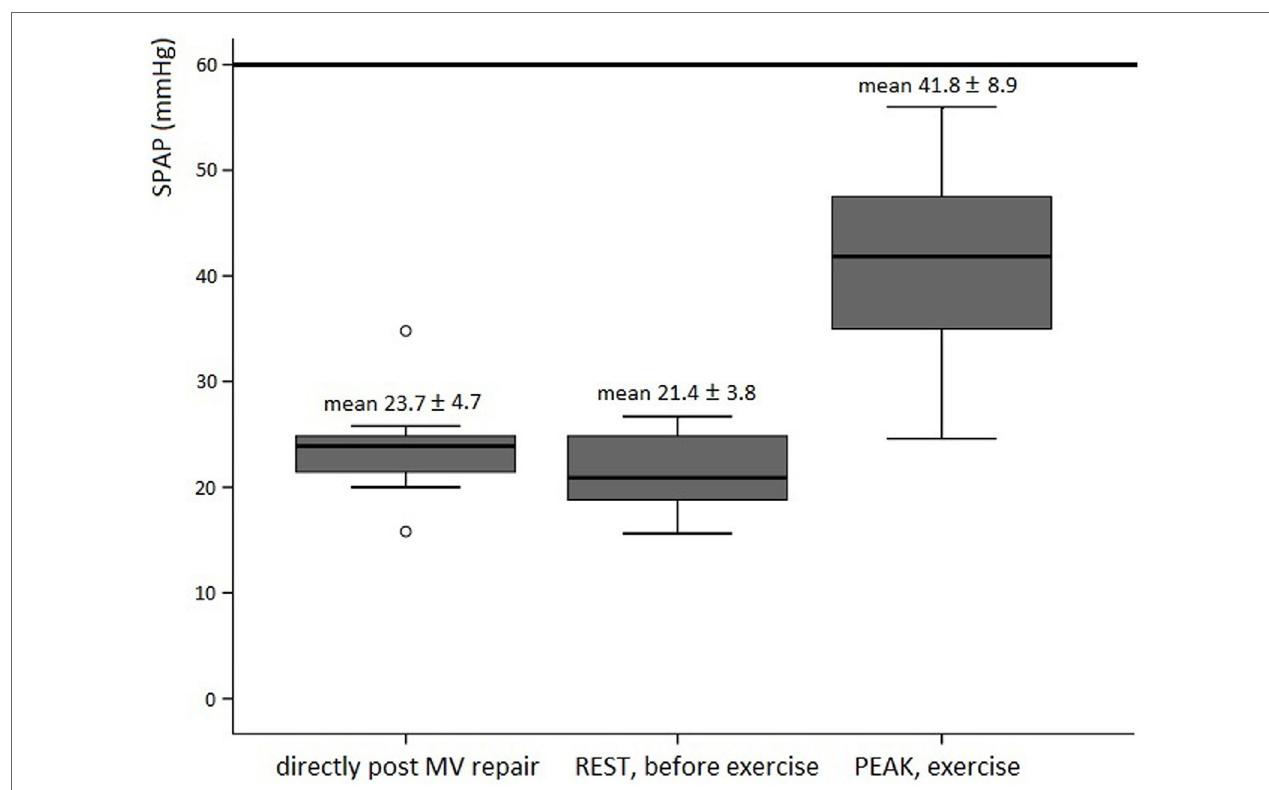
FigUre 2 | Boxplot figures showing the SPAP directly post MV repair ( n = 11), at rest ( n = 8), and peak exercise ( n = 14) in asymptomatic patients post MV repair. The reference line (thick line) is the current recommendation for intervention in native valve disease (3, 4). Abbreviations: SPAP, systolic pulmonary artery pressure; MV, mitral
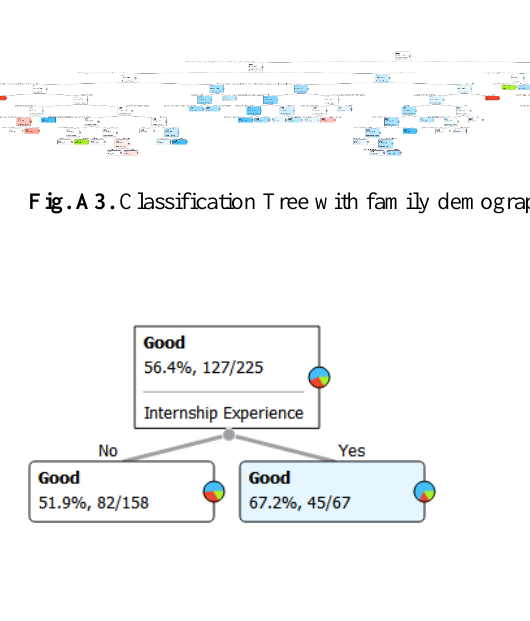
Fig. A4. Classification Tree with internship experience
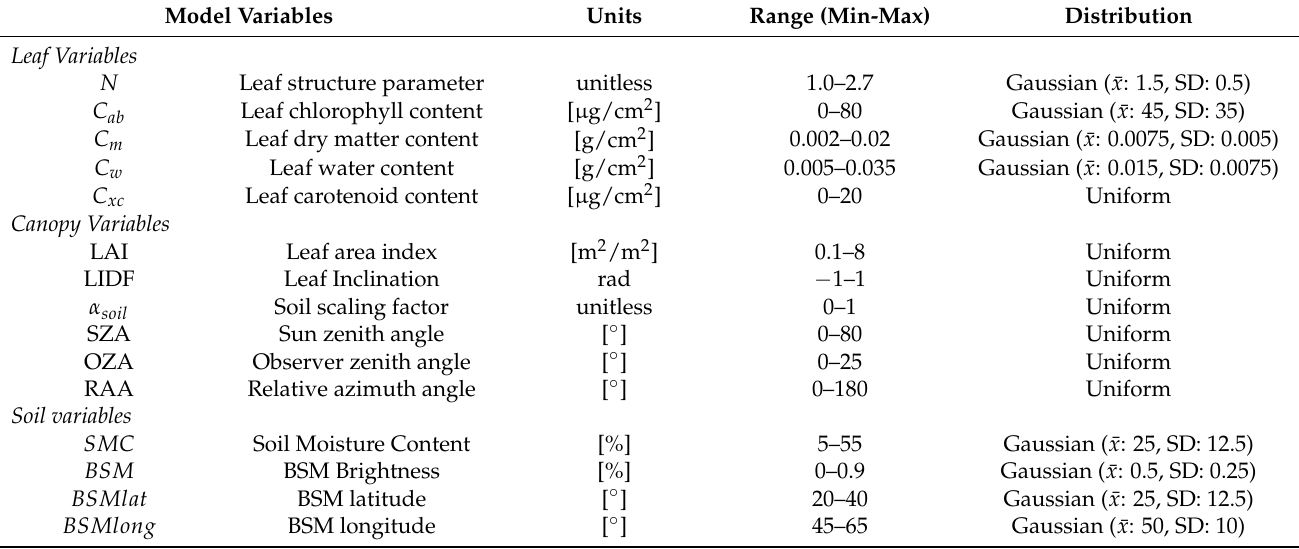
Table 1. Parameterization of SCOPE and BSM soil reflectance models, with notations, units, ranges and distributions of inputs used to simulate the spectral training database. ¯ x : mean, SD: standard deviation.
==*==
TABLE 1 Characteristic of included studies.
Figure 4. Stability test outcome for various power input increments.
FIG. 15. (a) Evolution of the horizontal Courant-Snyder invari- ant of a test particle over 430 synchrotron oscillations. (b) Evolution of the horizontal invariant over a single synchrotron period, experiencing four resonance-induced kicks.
==*==
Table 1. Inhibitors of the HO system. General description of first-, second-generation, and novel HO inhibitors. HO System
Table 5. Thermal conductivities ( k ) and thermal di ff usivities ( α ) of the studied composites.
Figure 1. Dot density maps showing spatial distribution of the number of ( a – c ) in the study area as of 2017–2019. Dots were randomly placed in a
==*==
= Instructions for the task =
Using the entries above, extract exactly the lines from the one that contains "Fig. A4. Classification" through the one that contains "Table 1. Parameterization". Do not carry over any pictures.

= Task response =
Fig. A4. Classification Tree with internship experience
Table 1. Parameterization of SCOPE and BSM soil reflectance models, with notations, units, ranges and distributions of inputs used to simulate the spectral training database. ¯ x : mean, SD: standard deviation.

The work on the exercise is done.